I roll my own, but my filters are made of recycled paper
It’s popular, because you don’t suck in pieces of tobacco
Comment on Tobacco conference to weigh up stubbing out cigarette butts
rumschlumpel@feddit.org 4 months ago
Furthermore, plastic filters “don’t provide any meaningful increase in the safety of cigarettes”, he said.
Interesting. I’ll have to read up on that, seems rather counterintuitive.
I roll my own, but my filters are made of recycled paper
It’s popular, because you don’t suck in pieces of tobacco
They do actually serve the purpose of catching a lot of tar, not just tobacco itself. Which I would assume does have some positive impact for the smoker not getting as much tar through to their body. Although its obviously a negligible benefit in comparison to just not smoking, but that seems reductive. Just like how they talk about ecigs. Harm reduction is a pretty valuable perspective, but for some reason people only view tobacco products from an “abstinence or bust” standpoint.

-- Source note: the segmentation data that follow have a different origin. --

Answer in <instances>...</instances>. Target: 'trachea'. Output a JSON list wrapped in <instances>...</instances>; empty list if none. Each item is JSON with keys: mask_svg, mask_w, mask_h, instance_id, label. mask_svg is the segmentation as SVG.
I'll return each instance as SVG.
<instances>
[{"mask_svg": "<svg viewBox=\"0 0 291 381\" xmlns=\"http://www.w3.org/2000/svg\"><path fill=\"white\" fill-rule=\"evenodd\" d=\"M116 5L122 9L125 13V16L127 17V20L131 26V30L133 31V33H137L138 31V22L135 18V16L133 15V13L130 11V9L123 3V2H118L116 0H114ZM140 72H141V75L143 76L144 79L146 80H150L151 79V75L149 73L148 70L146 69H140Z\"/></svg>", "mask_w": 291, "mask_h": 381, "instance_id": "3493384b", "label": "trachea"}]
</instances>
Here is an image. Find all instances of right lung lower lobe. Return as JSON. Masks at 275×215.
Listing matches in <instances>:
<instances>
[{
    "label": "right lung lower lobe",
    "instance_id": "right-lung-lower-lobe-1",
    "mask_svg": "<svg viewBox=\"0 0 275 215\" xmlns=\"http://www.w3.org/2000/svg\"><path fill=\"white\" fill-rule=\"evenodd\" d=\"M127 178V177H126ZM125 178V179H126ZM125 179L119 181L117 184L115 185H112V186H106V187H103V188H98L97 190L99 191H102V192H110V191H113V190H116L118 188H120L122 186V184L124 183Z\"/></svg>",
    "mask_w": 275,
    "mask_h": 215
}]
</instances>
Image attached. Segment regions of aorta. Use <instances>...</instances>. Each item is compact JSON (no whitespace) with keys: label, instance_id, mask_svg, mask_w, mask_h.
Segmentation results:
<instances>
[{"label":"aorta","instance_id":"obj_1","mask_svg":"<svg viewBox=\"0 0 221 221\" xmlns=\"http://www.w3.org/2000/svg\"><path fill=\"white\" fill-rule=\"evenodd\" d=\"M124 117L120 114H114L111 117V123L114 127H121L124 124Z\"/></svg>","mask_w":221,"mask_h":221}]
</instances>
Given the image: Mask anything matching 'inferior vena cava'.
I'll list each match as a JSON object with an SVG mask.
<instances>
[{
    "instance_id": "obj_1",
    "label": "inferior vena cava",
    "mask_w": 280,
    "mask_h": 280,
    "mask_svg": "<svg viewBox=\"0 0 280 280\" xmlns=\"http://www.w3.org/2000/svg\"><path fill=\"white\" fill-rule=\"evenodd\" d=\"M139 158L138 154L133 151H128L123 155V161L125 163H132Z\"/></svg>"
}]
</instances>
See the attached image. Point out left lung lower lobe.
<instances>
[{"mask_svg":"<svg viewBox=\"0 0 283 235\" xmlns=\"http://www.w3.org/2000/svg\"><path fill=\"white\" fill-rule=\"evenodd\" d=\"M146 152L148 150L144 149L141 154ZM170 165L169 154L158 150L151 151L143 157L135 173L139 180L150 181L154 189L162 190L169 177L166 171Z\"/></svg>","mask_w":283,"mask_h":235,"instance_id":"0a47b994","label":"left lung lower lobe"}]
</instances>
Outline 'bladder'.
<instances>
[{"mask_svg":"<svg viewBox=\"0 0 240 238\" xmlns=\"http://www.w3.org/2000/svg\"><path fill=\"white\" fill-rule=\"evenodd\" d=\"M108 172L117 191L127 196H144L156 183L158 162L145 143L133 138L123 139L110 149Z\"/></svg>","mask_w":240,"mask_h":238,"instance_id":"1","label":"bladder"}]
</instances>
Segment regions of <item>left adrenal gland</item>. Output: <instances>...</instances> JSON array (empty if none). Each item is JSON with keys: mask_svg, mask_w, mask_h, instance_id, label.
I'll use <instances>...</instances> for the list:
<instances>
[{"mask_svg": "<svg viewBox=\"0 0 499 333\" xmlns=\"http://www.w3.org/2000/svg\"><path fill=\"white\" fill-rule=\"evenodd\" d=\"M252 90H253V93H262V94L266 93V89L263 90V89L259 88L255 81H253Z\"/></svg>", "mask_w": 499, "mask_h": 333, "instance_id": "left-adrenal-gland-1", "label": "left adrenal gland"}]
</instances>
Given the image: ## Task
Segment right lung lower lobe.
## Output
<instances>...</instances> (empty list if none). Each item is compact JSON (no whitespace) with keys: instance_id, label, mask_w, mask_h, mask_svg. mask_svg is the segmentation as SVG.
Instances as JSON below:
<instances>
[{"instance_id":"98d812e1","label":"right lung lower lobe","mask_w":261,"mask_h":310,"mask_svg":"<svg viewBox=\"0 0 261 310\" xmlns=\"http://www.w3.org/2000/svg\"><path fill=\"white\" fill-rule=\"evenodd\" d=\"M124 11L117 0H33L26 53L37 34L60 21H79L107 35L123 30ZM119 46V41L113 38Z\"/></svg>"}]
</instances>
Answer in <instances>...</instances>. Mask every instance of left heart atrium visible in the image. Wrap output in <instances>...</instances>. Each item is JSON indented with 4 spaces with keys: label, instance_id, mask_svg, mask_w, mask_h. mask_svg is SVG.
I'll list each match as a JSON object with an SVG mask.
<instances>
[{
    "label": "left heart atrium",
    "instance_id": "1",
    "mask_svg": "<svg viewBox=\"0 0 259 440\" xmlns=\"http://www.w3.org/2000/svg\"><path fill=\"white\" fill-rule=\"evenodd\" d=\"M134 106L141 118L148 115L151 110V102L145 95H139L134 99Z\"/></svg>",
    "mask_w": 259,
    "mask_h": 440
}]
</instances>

In the pre-filter days, when people used those long Pink Panther style cigarette holders, a lot of the holders were designed to fit another cigarette inside of it. The second cigarette acted as a kind of tar filter for the cigarette being smoked. When I was young I bought an old cigarette holder at an antique mall and it still had a cigarette inside it from who knows how many decades prior
Ethalis@jlai.lu 4 months ago
I recall hearing in a documentary that filters were just yet another PR scheme by Big Tobacco to make smoking more appealing when studies started to show up about the health effects of cigarettes.
I don’t have a source in mind so don’t quote me on this, but I even seem to remember that those filters are designed to take a yellow/brownish colour when you smoke to make it look like they filter out all the nasty stuff that would otherwise end up in your body
rumschlumpel@feddit.org 4 months ago
A PR scheme doesn’t necessarily have to be completely fake, though. If a cigarette filter does reduce the harmfulness somewhat, it’s still better than not using one (if you dispose of it properly), but tobacco companies can still spin it like it’s basically not harmful at all with a filter.